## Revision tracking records

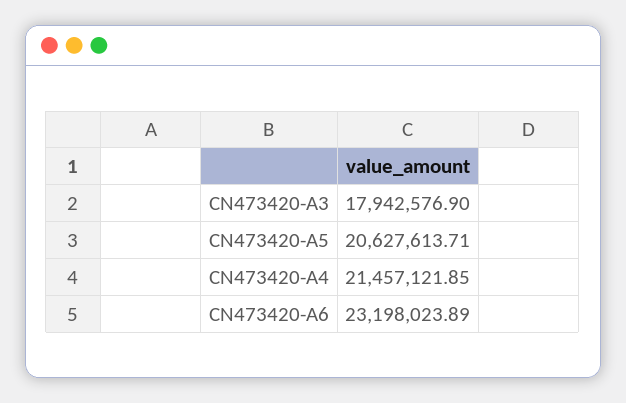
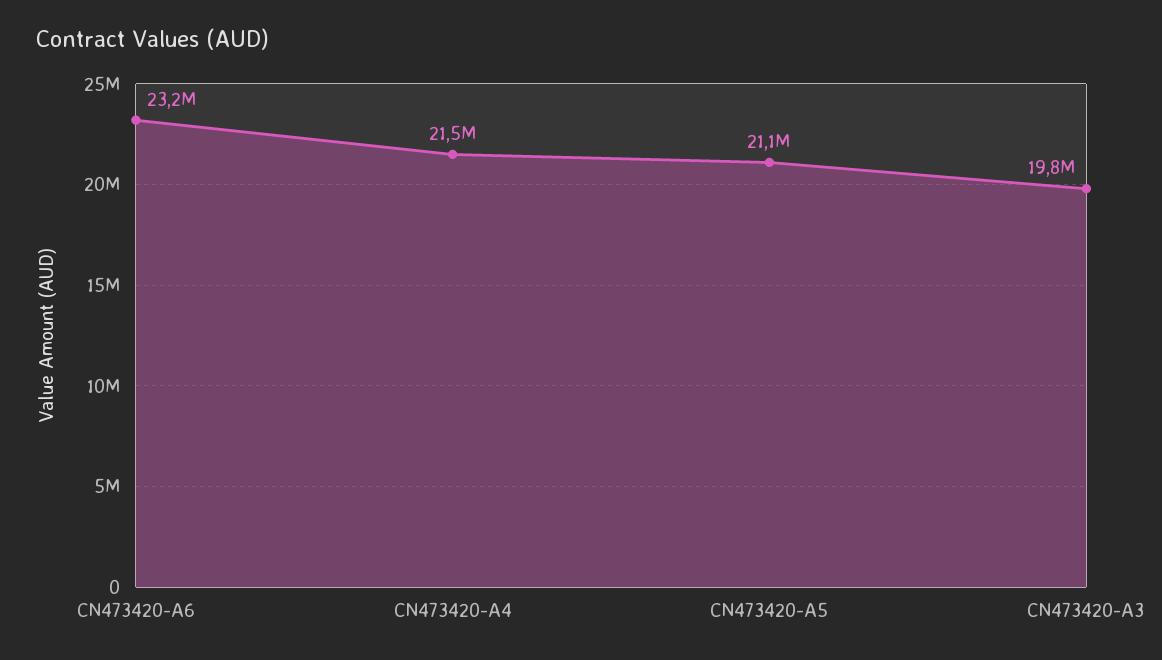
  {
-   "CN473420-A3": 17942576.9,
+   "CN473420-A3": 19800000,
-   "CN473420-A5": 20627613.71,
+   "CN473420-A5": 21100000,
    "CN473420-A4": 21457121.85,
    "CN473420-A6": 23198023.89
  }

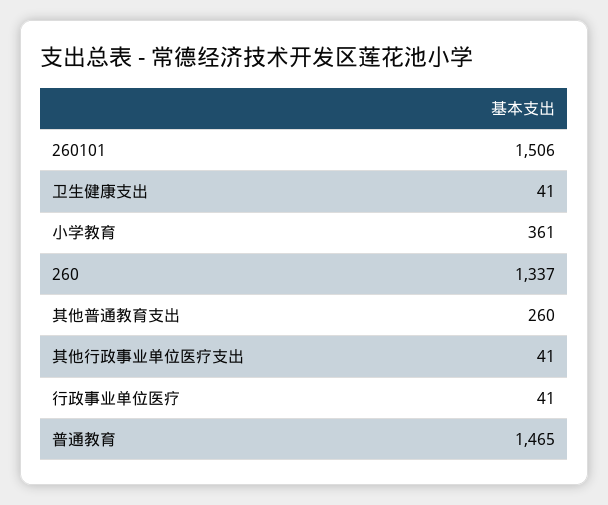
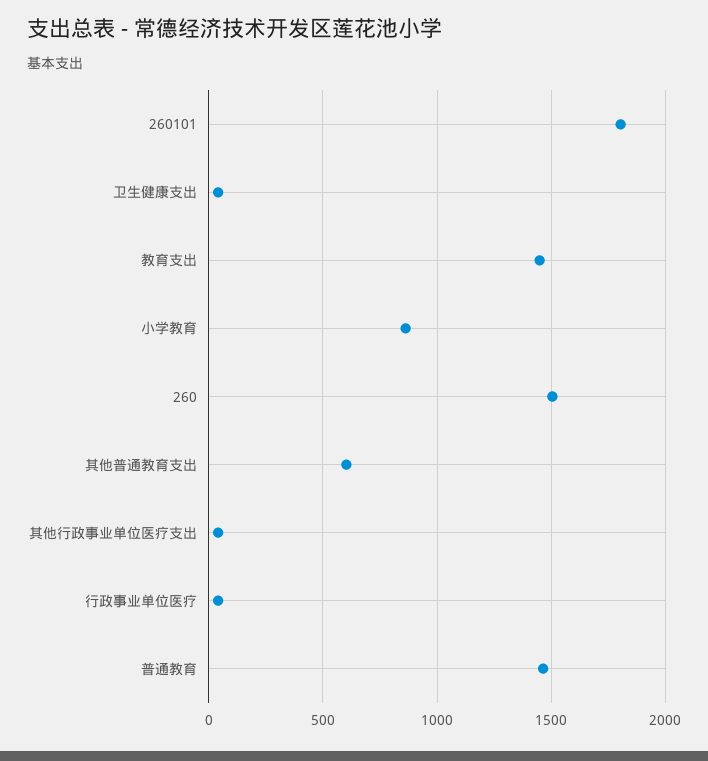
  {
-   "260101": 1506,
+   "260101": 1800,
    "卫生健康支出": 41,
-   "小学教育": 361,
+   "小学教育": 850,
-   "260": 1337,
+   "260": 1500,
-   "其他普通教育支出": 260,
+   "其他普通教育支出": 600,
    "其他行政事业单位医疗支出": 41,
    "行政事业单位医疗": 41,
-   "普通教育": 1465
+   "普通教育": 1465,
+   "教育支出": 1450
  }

## Written task
Reproduce the entries above exactly, without images.

## Response
  {
-   "CN473420-A3": 17942576.9,
+   "CN473420-A3": 19800000,
-   "CN473420-A5": 20627613.71,
+   "CN473420-A5": 21100000,
    "CN473420-A4": 21457121.85,
    "CN473420-A6": 23198023.89
  }

  {
-   "260101": 1506,
+   "260101": 1800,
    "卫生健康支出": 41,
-   "小学教育": 361,
+   "小学教育": 850,
-   "260": 1337,
+   "260": 1500,
-   "其他普通教育支出": 260,
+   "其他普通教育支出": 600,
    "其他行政事业单位医疗支出": 41,
    "行政事业单位医疗": 41,
-   "普通教育": 1465
+   "普通教育": 1465,
+   "教育支出": 1450
  }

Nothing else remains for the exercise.